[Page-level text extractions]
• • •
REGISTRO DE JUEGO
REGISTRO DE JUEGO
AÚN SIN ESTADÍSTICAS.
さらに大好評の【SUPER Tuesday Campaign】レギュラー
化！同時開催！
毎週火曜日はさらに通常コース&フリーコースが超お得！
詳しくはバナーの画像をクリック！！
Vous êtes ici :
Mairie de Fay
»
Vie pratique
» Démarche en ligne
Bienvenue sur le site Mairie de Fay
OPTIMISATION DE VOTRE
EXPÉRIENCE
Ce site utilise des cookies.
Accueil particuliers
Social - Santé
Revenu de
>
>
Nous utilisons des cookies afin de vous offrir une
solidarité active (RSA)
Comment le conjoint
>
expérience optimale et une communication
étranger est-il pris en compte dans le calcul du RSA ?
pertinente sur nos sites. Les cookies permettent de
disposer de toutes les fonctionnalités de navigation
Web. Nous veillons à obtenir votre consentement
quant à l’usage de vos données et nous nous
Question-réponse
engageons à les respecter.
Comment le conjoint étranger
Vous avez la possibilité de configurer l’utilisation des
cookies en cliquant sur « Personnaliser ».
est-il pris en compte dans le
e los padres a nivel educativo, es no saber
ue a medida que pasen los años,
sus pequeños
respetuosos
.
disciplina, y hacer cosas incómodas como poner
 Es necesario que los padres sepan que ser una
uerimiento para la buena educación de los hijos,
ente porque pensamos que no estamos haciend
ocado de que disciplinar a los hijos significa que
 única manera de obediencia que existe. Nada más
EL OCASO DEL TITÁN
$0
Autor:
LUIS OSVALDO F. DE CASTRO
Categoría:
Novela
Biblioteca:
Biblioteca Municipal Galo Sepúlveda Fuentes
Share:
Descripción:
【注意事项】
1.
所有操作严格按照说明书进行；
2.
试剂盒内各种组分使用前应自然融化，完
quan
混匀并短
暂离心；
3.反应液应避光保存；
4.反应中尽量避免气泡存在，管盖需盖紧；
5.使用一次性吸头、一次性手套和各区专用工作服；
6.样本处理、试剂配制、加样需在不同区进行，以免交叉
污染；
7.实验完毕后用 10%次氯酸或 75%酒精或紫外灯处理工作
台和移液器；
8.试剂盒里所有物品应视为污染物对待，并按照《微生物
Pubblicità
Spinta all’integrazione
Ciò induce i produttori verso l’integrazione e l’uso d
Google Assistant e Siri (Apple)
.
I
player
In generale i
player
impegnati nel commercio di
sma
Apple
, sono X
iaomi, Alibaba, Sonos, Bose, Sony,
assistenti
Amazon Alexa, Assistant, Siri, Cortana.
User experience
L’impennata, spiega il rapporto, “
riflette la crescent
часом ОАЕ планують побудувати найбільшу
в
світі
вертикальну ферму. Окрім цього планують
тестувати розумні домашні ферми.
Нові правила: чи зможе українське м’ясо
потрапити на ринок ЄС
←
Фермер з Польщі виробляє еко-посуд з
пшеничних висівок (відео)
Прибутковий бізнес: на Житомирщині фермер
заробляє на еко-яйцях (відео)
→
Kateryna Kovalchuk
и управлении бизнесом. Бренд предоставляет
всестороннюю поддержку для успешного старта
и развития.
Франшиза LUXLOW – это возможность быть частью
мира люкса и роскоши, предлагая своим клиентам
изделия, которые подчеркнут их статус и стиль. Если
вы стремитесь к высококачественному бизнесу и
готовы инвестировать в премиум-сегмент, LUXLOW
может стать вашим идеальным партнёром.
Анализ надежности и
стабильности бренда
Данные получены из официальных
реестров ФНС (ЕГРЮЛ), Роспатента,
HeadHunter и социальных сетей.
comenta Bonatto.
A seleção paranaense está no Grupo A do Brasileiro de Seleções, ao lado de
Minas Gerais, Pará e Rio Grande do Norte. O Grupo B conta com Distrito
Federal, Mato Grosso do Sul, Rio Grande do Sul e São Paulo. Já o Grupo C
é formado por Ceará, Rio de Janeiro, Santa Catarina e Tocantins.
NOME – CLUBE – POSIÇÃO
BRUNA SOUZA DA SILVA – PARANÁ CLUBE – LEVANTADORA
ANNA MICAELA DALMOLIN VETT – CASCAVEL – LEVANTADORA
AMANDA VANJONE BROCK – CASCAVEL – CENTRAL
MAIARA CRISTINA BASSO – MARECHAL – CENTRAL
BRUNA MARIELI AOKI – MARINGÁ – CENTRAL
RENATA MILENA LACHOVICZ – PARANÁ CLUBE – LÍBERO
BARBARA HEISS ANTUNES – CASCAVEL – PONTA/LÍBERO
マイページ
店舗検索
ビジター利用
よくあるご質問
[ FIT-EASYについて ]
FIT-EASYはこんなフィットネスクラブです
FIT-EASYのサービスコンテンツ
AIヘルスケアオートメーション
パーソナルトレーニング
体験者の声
• • •
▶ [Your objective]: Repeat the full set of records exactly.

▶ [Expected output]:
REGISTRO DE JUEGO
REGISTRO DE JUEGO
AÚN SIN ESTADÍSTICAS.
さらに大好評の【SUPER Tuesday Campaign】レギュラー
化！同時開催！
毎週火曜日はさらに通常コース&フリーコースが超お得！
詳しくはバナーの画像をクリック！！
Vous êtes ici :
Mairie de Fay
»
Vie pratique
» Démarche en ligne
Bienvenue sur le site Mairie de Fay
OPTIMISATION DE VOTRE
EXPÉRIENCE
Ce site utilise des cookies.
Accueil particuliers
Social - Santé
Revenu de
>
>
Nous utilisons des cookies afin de vous offrir une
solidarité active (RSA)
Comment le conjoint
>
expérience optimale et une communication
étranger est-il pris en compte dans le calcul du RSA ?
pertinente sur nos sites. Les cookies permettent de
disposer de toutes les fonctionnalités de navigation
Web. Nous veillons à obtenir votre consentement
quant à l’usage de vos données et nous nous
Question-réponse
engageons à les respecter.
Comment le conjoint étranger
Vous avez la possibilité de configurer l’utilisation des
cookies en cliquant sur « Personnaliser ».
est-il pris en compte dans le
e los padres a nivel educativo, es no saber
ue a medida que pasen los años,
sus pequeños
respetuosos
.
disciplina, y hacer cosas incómodas como poner
 Es necesario que los padres sepan que ser una
uerimiento para la buena educación de los hijos,
ente porque pensamos que no estamos haciend
ocado de que disciplinar a los hijos significa que
 única manera de obediencia que existe. Nada más
EL OCASO DEL TITÁN
$0
Autor:
LUIS OSVALDO F. DE CASTRO
Categoría:
Novela
Biblioteca:
Biblioteca Municipal Galo Sepúlveda Fuentes
Share:
Descripción:
【注意事项】
1.
所有操作严格按照说明书进行；
2.
试剂盒内各种组分使用前应自然融化，完
quan
混匀并短
暂离心；
3.反应液应避光保存；
4.反应中尽量避免气泡存在，管盖需盖紧；
5.使用一次性吸头、一次性手套和各区专用工作服；
6.样本处理、试剂配制、加样需在不同区进行，以免交叉
污染；
7.实验完毕后用 10%次氯酸或 75%酒精或紫外灯处理工作
台和移液器；
8.试剂盒里所有物品应视为污染物对待，并按照《微生物
Pubblicità
Spinta all’integrazione
Ciò induce i produttori verso l’integrazione e l’uso d
Google Assistant e Siri (Apple)
.
I
player
In generale i
player
impegnati nel commercio di
sma
Apple
, sono X
iaomi, Alibaba, Sonos, Bose, Sony,
assistenti
Amazon Alexa, Assistant, Siri, Cortana.
User experience
L’impennata, spiega il rapporto, “
riflette la crescent
часом ОАЕ планують побудувати найбільшу
в
світі
вертикальну ферму. Окрім цього планують
тестувати розумні домашні ферми.
Нові правила: чи зможе українське м’ясо
потрапити на ринок ЄС
←
Фермер з Польщі виробляє еко-посуд з
пшеничних висівок (відео)
Прибутковий бізнес: на Житомирщині фермер
заробляє на еко-яйцях (відео)
→
Kateryna Kovalchuk
и управлении бизнесом. Бренд предоставляет
всестороннюю поддержку для успешного старта
и развития.
Франшиза LUXLOW – это возможность быть частью
мира люкса и роскоши, предлагая своим клиентам
изделия, которые подчеркнут их статус и стиль. Если
вы стремитесь к высококачественному бизнесу и
готовы инвестировать в премиум-сегмент, LUXLOW
может стать вашим идеальным партнёром.
Анализ надежности и
стабильности бренда
Данные получены из официальных
реестров ФНС (ЕГРЮЛ), Роспатента,
HeadHunter и социальных сетей.
comenta Bonatto.
A seleção paranaense está no Grupo A do Brasileiro de Seleções, ao lado de
Minas Gerais, Pará e Rio Grande do Norte. O Grupo B conta com Distrito
Federal, Mato Grosso do Sul, Rio Grande do Sul e São Paulo. Já o Grupo C
é formado por Ceará, Rio de Janeiro, Santa Catarina e Tocantins.
NOME – CLUBE – POSIÇÃO
BRUNA SOUZA DA SILVA – PARANÁ CLUBE – LEVANTADORA
ANNA MICAELA DALMOLIN VETT – CASCAVEL – LEVANTADORA
AMANDA VANJONE BROCK – CASCAVEL – CENTRAL
MAIARA CRISTINA BASSO – MARECHAL – CENTRAL
BRUNA MARIELI AOKI – MARINGÁ – CENTRAL
RENATA MILENA LACHOVICZ – PARANÁ CLUBE – LÍBERO
BARBARA HEISS ANTUNES – CASCAVEL – PONTA/LÍBERO
マイページ
店舗検索
ビジター利用
よくあるご質問
[ FIT-EASYについて ]
FIT-EASYはこんなフィットネスクラブです
FIT-EASYのサービスコンテンツ
AIヘルスケアオートメーション
パーソナルトレーニング
体験者の声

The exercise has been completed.